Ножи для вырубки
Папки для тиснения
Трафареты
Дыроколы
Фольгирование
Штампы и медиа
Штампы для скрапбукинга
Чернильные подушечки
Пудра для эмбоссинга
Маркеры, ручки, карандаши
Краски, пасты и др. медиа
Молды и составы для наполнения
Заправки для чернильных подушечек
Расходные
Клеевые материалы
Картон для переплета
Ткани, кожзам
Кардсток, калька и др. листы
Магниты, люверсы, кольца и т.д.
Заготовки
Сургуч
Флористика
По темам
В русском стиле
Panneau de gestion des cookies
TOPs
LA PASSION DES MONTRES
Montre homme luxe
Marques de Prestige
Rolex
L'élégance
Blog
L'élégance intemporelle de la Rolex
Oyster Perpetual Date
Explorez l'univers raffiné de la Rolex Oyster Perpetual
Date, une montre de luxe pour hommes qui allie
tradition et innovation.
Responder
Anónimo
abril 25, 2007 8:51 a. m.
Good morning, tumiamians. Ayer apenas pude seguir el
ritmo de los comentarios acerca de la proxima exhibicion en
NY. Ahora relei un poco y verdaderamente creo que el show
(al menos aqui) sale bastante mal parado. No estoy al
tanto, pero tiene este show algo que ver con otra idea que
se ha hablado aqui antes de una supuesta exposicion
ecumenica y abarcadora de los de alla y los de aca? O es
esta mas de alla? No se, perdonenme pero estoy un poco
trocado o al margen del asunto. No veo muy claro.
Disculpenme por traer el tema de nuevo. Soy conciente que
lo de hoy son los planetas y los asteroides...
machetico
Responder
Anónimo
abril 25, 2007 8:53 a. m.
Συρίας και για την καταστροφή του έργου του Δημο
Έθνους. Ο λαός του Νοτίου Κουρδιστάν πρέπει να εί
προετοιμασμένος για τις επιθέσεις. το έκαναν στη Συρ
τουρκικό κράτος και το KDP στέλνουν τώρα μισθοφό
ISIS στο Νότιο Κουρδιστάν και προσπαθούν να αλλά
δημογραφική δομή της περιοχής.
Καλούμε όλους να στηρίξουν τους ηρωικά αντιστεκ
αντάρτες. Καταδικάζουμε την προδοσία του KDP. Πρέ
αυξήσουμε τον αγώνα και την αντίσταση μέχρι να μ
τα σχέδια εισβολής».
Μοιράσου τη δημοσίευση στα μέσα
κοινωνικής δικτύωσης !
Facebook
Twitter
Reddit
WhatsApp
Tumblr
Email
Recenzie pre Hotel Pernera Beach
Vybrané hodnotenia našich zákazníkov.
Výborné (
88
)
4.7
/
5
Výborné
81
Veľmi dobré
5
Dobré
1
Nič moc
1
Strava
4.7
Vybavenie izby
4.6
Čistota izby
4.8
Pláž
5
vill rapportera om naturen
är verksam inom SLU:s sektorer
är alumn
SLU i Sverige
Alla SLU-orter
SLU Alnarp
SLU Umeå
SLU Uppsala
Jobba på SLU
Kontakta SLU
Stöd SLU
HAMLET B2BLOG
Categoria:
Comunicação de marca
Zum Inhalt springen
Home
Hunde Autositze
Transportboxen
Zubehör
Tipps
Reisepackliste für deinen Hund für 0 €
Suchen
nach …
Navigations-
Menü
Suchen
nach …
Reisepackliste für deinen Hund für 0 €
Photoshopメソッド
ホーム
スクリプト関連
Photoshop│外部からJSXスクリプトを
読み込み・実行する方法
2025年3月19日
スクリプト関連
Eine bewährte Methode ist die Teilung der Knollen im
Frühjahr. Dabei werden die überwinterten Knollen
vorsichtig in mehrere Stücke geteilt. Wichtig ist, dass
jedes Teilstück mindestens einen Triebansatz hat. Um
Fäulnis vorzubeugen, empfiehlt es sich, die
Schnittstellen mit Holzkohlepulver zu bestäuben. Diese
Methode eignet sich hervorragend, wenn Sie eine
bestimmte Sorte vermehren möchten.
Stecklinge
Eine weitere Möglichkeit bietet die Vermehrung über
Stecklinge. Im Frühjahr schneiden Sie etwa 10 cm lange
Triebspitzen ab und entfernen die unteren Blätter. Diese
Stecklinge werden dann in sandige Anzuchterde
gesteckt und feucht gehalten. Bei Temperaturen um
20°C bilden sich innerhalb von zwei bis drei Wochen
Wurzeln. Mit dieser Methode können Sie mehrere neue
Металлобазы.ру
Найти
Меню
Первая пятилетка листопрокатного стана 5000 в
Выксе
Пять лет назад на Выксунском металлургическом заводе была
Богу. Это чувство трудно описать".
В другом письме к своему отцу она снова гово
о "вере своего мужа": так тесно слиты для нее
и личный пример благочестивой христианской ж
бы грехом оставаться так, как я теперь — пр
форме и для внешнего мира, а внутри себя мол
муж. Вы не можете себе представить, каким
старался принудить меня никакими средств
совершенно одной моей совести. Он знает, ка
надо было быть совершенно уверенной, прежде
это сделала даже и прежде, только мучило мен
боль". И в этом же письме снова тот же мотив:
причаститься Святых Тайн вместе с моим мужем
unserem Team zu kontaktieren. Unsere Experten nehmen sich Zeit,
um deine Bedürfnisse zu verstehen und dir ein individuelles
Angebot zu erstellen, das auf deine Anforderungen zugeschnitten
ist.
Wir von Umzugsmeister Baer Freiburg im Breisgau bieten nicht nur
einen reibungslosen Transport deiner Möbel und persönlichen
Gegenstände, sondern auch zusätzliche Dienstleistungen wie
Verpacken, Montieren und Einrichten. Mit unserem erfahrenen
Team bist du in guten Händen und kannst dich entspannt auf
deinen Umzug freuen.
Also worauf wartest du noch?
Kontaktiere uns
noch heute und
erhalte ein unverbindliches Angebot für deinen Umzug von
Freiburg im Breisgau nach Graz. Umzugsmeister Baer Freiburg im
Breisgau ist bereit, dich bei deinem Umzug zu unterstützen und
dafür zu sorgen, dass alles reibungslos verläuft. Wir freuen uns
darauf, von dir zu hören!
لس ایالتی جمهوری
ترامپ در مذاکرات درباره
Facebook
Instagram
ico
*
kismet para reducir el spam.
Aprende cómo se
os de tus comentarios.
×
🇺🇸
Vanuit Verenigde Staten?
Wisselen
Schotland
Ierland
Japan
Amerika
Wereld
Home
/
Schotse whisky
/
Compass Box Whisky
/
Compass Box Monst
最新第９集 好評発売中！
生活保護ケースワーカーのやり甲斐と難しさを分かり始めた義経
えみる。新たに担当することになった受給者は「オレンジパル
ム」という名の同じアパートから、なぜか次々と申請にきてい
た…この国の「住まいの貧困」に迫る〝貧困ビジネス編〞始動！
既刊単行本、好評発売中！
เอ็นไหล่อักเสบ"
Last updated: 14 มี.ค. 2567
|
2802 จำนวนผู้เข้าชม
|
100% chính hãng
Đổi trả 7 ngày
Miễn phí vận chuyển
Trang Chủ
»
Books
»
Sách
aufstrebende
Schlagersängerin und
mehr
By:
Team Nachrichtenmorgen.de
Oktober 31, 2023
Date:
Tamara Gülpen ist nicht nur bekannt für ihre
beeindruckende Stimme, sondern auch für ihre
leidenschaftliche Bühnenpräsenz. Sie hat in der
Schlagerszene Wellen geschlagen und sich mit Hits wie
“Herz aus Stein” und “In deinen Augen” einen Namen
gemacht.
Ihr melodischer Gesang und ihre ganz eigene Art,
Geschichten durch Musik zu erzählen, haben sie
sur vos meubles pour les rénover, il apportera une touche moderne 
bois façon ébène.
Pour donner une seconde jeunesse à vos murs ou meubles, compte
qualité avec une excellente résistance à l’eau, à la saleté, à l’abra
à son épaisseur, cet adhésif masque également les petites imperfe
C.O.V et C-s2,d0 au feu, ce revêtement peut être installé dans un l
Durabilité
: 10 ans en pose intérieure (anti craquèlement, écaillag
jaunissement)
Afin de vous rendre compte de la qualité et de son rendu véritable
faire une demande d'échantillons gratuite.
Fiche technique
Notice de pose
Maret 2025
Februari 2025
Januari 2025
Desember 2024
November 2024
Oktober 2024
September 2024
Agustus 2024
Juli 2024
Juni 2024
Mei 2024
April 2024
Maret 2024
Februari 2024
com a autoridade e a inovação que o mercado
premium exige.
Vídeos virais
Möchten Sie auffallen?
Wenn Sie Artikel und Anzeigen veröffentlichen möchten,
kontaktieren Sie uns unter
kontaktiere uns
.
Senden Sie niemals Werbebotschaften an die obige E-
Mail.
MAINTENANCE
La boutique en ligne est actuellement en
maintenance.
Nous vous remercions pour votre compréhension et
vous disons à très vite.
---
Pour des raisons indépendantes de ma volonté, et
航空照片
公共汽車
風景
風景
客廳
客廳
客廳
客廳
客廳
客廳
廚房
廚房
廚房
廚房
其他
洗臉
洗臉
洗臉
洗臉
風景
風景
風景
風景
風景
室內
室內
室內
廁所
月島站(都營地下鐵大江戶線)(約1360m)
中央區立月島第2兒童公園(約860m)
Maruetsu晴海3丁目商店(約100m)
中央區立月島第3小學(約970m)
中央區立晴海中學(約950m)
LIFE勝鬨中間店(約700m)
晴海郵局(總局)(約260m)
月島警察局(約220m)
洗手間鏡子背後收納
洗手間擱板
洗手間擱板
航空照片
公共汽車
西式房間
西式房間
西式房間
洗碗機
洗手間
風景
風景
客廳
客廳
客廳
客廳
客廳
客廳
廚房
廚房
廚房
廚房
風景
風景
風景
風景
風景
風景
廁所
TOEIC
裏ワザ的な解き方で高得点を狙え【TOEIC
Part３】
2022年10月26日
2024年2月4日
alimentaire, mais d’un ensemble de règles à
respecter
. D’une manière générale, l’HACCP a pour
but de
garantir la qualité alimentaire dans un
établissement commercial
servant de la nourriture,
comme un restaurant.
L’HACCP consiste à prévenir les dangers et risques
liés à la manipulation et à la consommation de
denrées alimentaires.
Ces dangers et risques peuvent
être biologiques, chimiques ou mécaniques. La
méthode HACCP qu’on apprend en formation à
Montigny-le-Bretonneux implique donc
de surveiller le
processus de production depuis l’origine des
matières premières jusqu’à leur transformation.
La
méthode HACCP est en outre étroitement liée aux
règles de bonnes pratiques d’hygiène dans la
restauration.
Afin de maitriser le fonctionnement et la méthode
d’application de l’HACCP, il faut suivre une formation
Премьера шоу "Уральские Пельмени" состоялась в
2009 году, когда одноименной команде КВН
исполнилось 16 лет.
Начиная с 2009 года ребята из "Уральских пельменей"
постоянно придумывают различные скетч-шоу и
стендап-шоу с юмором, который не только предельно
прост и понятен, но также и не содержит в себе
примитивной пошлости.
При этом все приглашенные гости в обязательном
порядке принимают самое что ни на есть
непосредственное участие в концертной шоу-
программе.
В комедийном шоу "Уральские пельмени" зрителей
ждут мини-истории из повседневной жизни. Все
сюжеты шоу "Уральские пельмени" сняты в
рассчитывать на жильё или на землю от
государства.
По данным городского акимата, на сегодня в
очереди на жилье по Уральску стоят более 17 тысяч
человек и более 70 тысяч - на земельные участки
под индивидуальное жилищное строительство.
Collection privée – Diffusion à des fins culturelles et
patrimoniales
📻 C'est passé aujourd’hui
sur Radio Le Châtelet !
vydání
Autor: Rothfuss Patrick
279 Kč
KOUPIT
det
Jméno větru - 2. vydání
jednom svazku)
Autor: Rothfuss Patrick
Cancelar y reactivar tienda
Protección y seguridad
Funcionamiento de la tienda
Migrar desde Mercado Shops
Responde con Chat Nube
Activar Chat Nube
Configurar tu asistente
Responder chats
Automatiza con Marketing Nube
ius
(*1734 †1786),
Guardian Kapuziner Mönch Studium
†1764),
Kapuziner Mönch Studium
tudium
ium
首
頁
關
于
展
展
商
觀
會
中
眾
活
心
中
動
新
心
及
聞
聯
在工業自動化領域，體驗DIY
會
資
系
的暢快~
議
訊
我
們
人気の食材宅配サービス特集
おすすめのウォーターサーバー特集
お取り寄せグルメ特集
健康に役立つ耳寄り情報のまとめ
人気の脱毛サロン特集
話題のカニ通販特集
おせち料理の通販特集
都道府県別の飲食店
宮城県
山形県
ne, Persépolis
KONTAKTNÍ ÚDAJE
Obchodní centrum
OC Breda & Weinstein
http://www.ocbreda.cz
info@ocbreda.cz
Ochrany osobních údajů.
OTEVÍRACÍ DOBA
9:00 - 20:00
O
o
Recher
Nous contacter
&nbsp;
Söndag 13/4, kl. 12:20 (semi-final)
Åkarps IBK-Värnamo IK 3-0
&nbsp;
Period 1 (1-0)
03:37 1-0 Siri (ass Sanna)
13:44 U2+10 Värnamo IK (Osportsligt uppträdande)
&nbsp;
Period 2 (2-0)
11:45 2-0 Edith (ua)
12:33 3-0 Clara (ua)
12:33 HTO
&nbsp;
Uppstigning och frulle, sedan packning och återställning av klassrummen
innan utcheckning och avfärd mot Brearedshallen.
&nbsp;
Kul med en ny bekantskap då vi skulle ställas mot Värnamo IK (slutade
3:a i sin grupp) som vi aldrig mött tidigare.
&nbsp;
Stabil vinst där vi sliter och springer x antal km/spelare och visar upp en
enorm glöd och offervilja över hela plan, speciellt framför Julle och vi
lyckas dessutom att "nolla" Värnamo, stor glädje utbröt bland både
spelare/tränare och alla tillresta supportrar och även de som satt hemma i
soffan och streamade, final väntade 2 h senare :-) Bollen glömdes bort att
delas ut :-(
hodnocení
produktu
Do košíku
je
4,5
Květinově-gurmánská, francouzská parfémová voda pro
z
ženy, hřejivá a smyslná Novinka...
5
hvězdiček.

§ §

Goal of the exercise - Update the part of the records that opens at the very start and closes with the line containing "(al menos aqui)" by changing "Rolex" to "Omega" wherever it appears, with all else left unchanged. Give back only those lines.

Solution for this task -
Ножи для вырубки
Папки для тиснения
Трафареты
Дыроколы
Фольгирование
Штампы и медиа
Штампы для скрапбукинга
Чернильные подушечки
Пудра для эмбоссинга
Маркеры, ручки, карандаши
Краски, пасты и др. медиа
Молды и составы для наполнения
Заправки для чернильных подушечек
Расходные
Клеевые материалы
Картон для переплета
Ткани, кожзам
Кардсток, калька и др. листы
Магниты, люверсы, кольца и т.д.
Заготовки
Сургуч
Флористика
По темам
В русском стиле
Panneau de gestion des cookies
TOPs
LA PASSION DES MONTRES
Montre homme luxe
Marques de Prestige
Omega
L'élégance
Blog
L'élégance intemporelle de la Omega
Oyster Perpetual Date
Explorez l'univers raffiné de la Omega Oyster Perpetual
Date, une montre de luxe pour hommes qui allie
tradition et innovation.
Responder
Anónimo
abril 25, 2007 8:51 a. m.
Good morning, tumiamians. Ayer apenas pude seguir el
ritmo de los comentarios acerca de la proxima exhibicion en
NY. Ahora relei un poco y verdaderamente creo que el show
(al menos aqui) sale bastante mal parado. No estoy al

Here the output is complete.